With the master key, each encrypted value is decrypted as AES-256-GCM:

| v10   | nonce  | ciphertext + auth tag (16B) |
|-------|--------|-----------------------------|
| 3B    | 12B    | remaining bytes             |

Legacy DPAPI — values without a v10/v20 prefix (pre-Chrome 80) are passed directly to CryptUnprotectData:

| DPAPI blob (no prefix)             |
|-------------------------------------|
| variable length                     |

5. Linux Encryption

Chromium on Linux retrieves a per-browser secret from D-Bus Secret Service (GNOME Keyring or KDE Wallet). The label matches the browser's storage name (e.g. "Chrome Safe Storage", "Chromium Safe Storage"). If D-Bus is unavailable, the hardcoded fallback password peanuts is used.

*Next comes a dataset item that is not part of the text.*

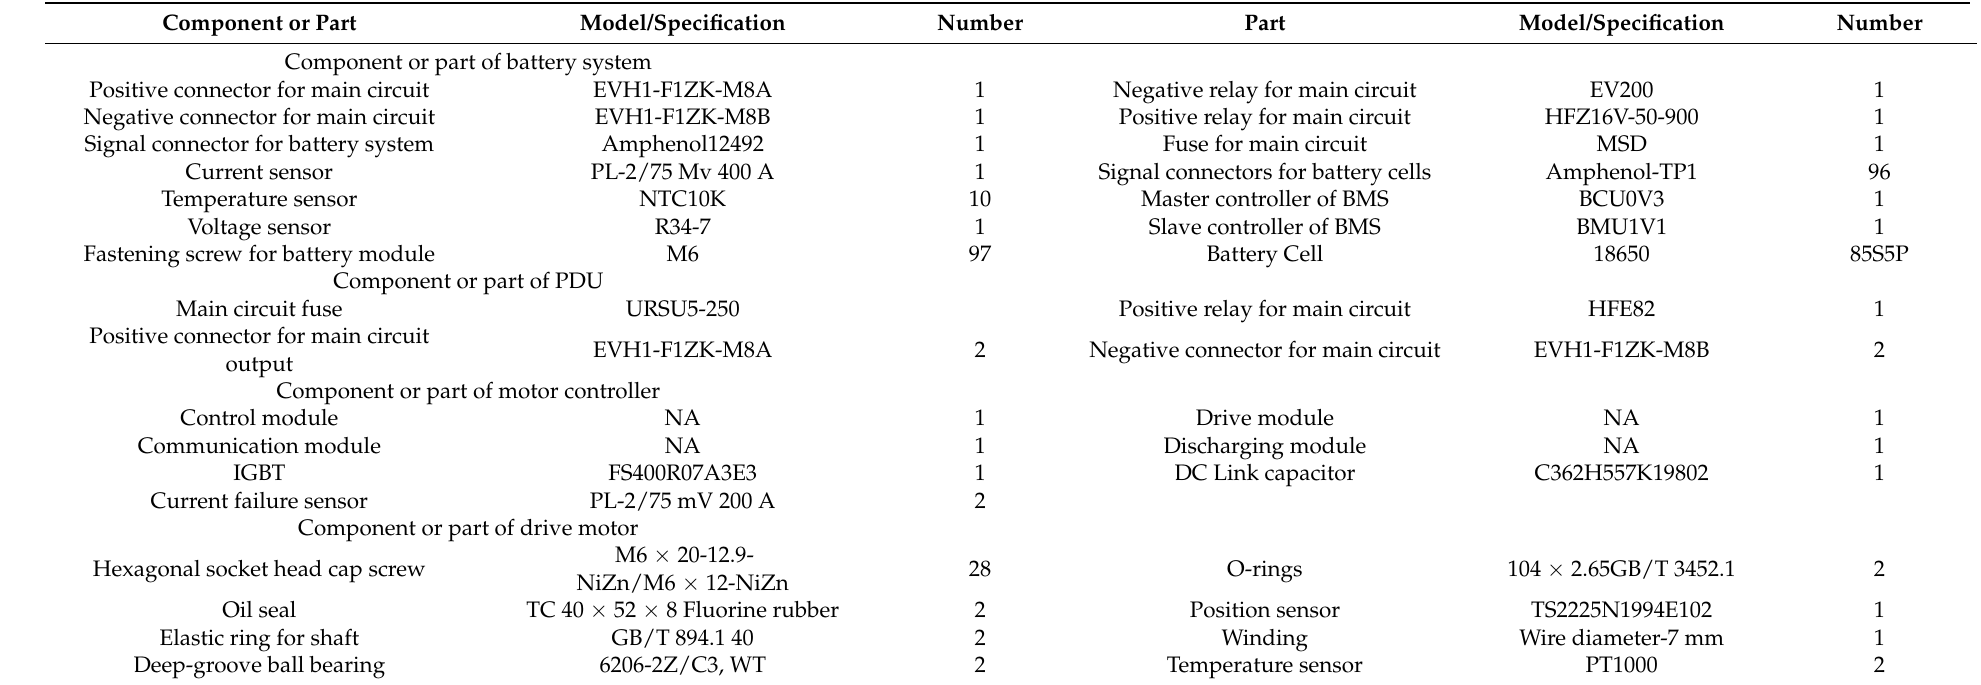
Table A1. Components or parts of subsystems in powertrain system.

The master key is derived via PBKDF2 with different parameters than macOS:

Parameter Value
Hash SHA-1
Salt saltysalt
Iterations 1
Key length 16 bytes (AES-128)

Decryption uses the same AES-128-CBC scheme as macOS (fixed IV of 16 space bytes, PKCS5 padding).

6. v20 App-Bound Encryption (Chrome 127+)

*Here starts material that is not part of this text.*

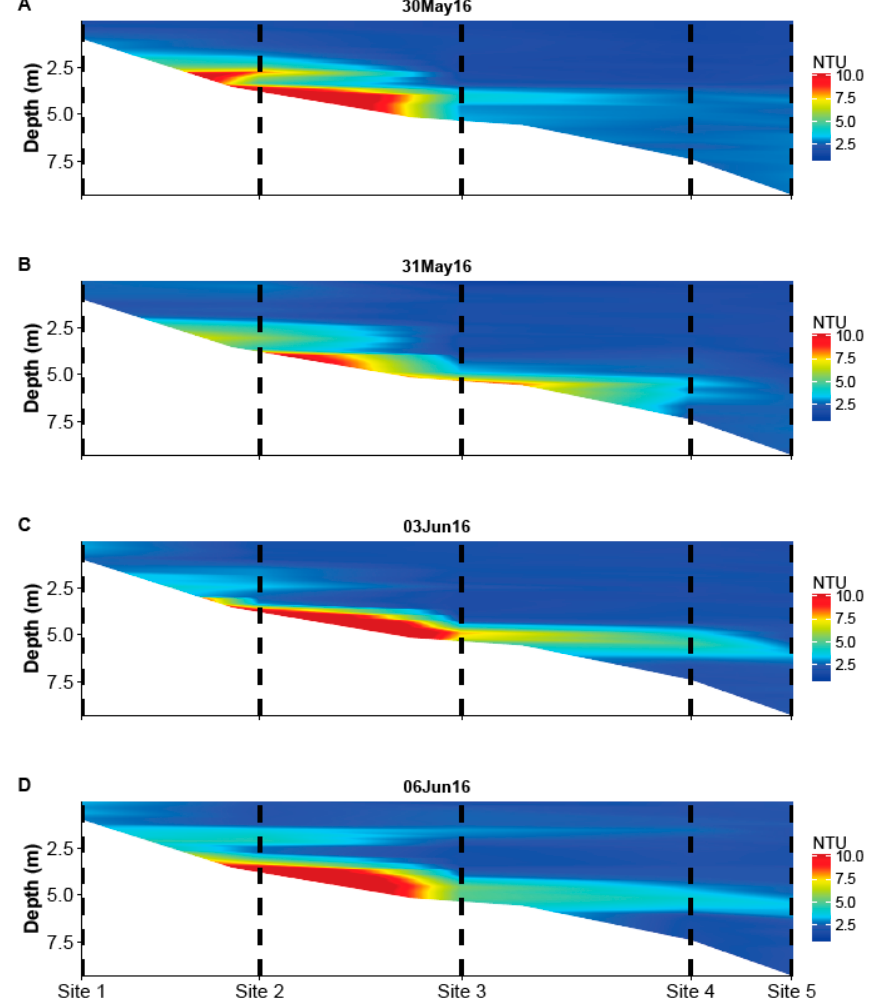
Figure 9. ( A – D ) Turbidity across a longitudinal cross-section in Falling Creek Reservoir (FCR) from ( A ) immediately before EM1 (30 May), ( B ) 24 h after EM1 (31 May), ( C ) 4 days after EM1 (03 June), and ( D ) one week after EM1 (6 June). Contours are interpolated from CTD casts taken at the upstream and deepest sites (denoted by the vertical lines; upstream sampling sites are shown on the inset in Figure 1).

Chrome 127 introduced App-Bound Encryption on Windows, identified by the v20 prefix. This scheme binds the encryption key to the Chrome application identity, making it harder for external tools to decrypt. After decryption, the payload contains a 32-byte application header before the actual plaintext:

| v20   | nonce  | AES-GCM payload                    |
|-------|--------|-------------------------------------|
| 3B    | 12B    | remaining bytes                     |

After decryption:
| app-bound header | plaintext                          |
|------------------|------------------------------------|
| 32B              | remaining bytes                    |

Current status: v20 decryption is not yet implemented. Encountering a v20-prefixed value returns an error. This primarily affects recent Chrome installations on Windows.

7. Decryption Flow

The high-level decryption path for any encrypted Chromium value:

  1. Detect version -- inspect the first 3 bytes of the ciphertext
  2. Route by version:
    • v10 -- strip prefix, call platform-specific decryption (AES-CBC on macOS/Linux, AES-GCM on Windows)
    • v20 -- not yet supported, return error
    • DPAPI (no prefix) -- call Windows CryptUnprotectData directly (Windows only; returns error on other platforms)
  3. Return plaintext -- the decrypted bytes are interpreted as a UTF-8 string

Each record is decrypted independently. A failure to decrypt one value does not prevent extraction of other records in the same database.